System Design and Algorithmic Development for Air Traffic Control Based on an Associative Processor

This paper provides a solution to air traffic control (ATC) using an enhanced SIMD machine model called an Associative Processor (AP). Our solution differs from previous ATC systems that are designed for MIMD computers and have a great deal of difficulty meeting the predictability requirements for ATC, which are critical for meeting the strict certification standards required for safety critical software components. The proposed AP solution supports accurate predictions of worst case execution times and guarantees all deadlines are met. Furthermore, the software developed based on the AP model is much simpler and smaller in size than the current corresponding ATC software.
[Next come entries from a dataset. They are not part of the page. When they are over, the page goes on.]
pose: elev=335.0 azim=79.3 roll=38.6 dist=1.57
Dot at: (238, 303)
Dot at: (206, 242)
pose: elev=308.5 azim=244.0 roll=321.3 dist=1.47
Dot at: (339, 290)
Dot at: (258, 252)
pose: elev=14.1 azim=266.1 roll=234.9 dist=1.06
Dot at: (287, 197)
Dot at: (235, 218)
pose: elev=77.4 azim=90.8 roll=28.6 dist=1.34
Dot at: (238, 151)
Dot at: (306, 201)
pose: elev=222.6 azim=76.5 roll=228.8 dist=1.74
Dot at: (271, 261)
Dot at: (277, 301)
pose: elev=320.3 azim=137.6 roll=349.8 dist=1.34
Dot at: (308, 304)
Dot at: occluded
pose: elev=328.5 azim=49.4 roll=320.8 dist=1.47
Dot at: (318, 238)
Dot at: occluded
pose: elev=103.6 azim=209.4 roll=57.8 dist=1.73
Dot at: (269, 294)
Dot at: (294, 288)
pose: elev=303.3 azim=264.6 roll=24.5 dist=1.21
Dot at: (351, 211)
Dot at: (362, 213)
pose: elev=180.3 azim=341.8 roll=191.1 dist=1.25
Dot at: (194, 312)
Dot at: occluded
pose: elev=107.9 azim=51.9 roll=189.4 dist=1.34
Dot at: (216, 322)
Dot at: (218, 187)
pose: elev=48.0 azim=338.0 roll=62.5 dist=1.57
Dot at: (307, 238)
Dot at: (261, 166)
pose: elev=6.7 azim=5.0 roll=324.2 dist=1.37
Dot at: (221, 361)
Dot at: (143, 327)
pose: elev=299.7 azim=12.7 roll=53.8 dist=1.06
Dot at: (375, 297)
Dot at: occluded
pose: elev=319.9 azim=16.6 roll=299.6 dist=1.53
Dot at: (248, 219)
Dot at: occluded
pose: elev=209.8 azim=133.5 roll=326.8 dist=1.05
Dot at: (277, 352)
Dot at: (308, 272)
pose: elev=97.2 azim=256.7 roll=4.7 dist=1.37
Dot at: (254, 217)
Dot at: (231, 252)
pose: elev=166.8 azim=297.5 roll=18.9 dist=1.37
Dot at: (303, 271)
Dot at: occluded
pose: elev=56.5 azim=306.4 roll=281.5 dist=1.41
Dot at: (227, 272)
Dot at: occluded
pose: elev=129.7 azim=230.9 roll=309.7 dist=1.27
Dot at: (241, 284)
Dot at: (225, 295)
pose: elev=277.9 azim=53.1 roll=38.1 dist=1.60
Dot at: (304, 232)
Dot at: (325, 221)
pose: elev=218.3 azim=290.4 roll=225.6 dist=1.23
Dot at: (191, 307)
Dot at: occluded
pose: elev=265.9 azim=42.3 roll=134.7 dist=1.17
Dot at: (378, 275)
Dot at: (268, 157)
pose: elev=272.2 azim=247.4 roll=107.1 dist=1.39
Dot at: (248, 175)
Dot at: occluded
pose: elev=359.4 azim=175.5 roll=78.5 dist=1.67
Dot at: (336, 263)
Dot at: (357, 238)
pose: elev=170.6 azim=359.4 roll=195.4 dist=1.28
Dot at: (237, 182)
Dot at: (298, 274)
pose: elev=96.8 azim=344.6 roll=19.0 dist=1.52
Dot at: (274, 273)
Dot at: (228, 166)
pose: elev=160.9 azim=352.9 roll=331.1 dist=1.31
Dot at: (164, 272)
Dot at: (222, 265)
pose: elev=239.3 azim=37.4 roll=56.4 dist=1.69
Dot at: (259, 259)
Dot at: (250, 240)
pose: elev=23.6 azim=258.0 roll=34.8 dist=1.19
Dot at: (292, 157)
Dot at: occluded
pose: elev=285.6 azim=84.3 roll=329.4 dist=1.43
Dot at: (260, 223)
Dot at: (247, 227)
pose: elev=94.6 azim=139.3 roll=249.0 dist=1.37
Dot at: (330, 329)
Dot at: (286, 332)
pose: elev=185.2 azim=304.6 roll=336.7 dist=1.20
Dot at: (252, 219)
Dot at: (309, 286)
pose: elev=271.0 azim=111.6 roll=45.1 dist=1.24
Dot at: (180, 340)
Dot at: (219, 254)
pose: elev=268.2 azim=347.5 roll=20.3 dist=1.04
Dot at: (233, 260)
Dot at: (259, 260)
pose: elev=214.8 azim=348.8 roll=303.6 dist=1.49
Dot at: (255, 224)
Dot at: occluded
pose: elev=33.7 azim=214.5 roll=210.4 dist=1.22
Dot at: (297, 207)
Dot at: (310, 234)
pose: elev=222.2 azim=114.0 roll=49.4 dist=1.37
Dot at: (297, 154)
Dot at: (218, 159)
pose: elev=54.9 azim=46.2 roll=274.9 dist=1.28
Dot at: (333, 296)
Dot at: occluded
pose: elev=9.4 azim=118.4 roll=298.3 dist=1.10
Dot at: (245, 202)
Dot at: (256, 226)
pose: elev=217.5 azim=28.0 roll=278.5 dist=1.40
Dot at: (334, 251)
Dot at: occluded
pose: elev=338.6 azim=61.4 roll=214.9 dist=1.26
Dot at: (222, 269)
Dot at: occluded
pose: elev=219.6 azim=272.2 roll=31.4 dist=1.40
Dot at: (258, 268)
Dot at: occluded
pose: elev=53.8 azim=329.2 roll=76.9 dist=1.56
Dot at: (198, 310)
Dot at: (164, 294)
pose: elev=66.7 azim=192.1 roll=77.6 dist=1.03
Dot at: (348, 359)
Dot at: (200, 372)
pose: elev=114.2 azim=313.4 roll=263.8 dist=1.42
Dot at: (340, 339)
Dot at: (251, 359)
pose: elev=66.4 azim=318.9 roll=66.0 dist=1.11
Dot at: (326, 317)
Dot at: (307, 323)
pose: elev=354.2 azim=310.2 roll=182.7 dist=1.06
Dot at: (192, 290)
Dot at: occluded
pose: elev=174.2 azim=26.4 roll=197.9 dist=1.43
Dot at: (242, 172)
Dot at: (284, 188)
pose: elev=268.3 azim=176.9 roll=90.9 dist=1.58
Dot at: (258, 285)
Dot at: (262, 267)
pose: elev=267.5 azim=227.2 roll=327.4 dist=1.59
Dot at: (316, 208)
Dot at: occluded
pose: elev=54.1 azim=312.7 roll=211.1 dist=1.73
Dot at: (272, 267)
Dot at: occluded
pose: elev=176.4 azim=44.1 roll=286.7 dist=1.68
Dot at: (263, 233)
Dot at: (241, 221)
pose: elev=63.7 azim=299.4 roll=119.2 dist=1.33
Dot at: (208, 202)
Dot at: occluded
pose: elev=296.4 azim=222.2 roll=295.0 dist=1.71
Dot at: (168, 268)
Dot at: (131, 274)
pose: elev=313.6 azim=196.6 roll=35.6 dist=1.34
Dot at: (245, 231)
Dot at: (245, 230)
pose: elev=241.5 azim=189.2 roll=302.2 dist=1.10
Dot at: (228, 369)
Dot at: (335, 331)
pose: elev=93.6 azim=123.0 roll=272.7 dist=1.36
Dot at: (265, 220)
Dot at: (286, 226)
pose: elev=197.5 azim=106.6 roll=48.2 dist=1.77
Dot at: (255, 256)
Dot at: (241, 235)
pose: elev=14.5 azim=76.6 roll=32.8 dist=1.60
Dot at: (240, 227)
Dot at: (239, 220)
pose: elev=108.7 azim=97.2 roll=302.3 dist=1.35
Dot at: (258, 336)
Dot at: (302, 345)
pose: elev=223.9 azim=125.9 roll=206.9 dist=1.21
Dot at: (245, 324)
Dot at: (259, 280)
As the associative processor is built from SIMD hardware, it is considerably cheaper and simpler than the MIMD hardware currently used to support ATC. We have designed an ATC prototype consisting of eight ATC real-time tasks for the ClearSpeed CSX600 accelerator, which is used to emulate the AP. Its performance is evaluated in terms of execution time and predictability and is compared to the fastest host-only version implemented using OpenMP on an 8-core multiprocessor (MIMD). Our extensive experiments show that the AP implementation meets all deadlines that can be statically scheduled. In contrast, some tasks miss their deadlines when implemented on the MIMD platform. It is shown that the proposed AP solution will support accurate predictions of worst case execution times and will guarantee that all deadlines are met.